Paul is helping to shed light on the human cost of war, making it more tangible to those of us who are otherwise carrying on with our comfortable daily lives, even if as Jessica Fei’s recent blog post pointed out, the seemingly endless barrage of bad news can weigh heavily on our hearts. His close, foot-level observations help us to identify some commonalities with people we have never met. The following passage from No Reply will stick with me longer than the latest casualty figures from the battlefields of Iraq and Syria, important though those figures certainly are.
The Turkish border town was completely overrun. Its sidewalks swarmed with people carrying bundles, people carrying nothing. The crowds milled about pointlessly, in a daze. Some looked strangely embarrassed, as if they had been caught in some act of weakness. Some clutched their elbows. Young workers from the municipality walked among them, handing out shiny packets of biscuits. Welcome to Turkey. Here are your biscuits.

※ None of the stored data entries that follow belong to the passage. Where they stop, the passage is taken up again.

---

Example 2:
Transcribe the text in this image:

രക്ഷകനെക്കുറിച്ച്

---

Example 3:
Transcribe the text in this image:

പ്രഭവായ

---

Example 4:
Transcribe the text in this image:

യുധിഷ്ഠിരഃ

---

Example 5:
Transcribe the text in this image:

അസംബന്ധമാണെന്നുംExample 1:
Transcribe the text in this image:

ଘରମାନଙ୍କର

The idea of being embarrassed about being an uninvited guest in a strange place struck a chord with me, as did the detail of refugees holding on to their own elbows, perhaps to shore themselves up. And then there are those “shiny packets of biscuits”: symbols in some way of comfort and kindness and yet so entirely inadequate for the enormity of trying to start a new life in a new country.

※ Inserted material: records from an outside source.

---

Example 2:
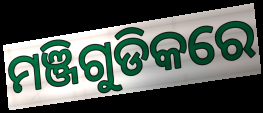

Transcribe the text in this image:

ମଞ୍ଜିଗୁଡିକରେ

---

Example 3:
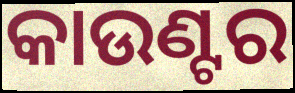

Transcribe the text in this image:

କାଉଣ୍ଟର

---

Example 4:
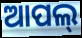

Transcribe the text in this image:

ଆପଲ୍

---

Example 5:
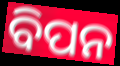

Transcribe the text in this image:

ବିପନ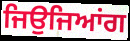
ਜਿਉਜਿਆਂਗ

For me, part of the power of Paul’s storytelling comes from his matter of fact and unadorned descriptions. He does not embellish people’s suffering. In This Is Not A Life, for example, he draws attention to the perhaps surprising comfort of the model refugee camp of Kilis, Turkey. But at the same time he captures the quiet horror of the banality and purposelessness of everyday life for people whose lives have been caught in limbo. Similarly, in Tomatoes, which he wrote back in January, Paul conveys the precarious existence that Syrian refugee families are eking out amidst piles of rotting tomatoes on the fringes of the Jordanian desert. We have incorporated an annotated version of this dispatch into Footstep 4 of our current learning journey and look forward to hearing from educators about how their students respond to this piece.
But an ongoing question I have is this: in the face of what seems like unmitigated bad and even frightening news, what should be the overall role and response of Out of Eden Learn? Are we in fact looking to nudge kids to respond in a particular way? Do we want them to wring their hands and feel sorrow for those less fortunate than themselves? Do we want them to start or sign a petition by Avaaz, for example, to put pressure on the international community to do more to help refugees? Do we want them to organize a bake sale to raise funds for relief work? Do we want them to take some kind of action in their local community to address a more manageable issue? I don’t have ready answers. However, looking ahead we hope to offer specific opportunities for young people to engage thoughtfully and meaningfully, in an age appropriate way, around important issues of our time including injustices they can see around them in their own communities.
For now though, I have to believe that the three main pillars of the Out of Eden Learn experience – inviting young people to slow down to observe the world carefully and to listen attentively to others; to exchange stories and perspectives with one another; and to reflect on how their own lives connect to bigger human stories – offer a much needed counterpoint to some of the bad that is going on in the world. If our participating students can come to understand in an experiential way that there is a power to seeking out and listening to other people’s stories, that we are all ultimately connected as fellow human beings, and that we are all actors in an unfolding human story, then I think that we are taking important first steps as educators to help prepare them to take on some of the challenges and injustices that are happening out there in our world. We welcome suggestions on what some further steps could be.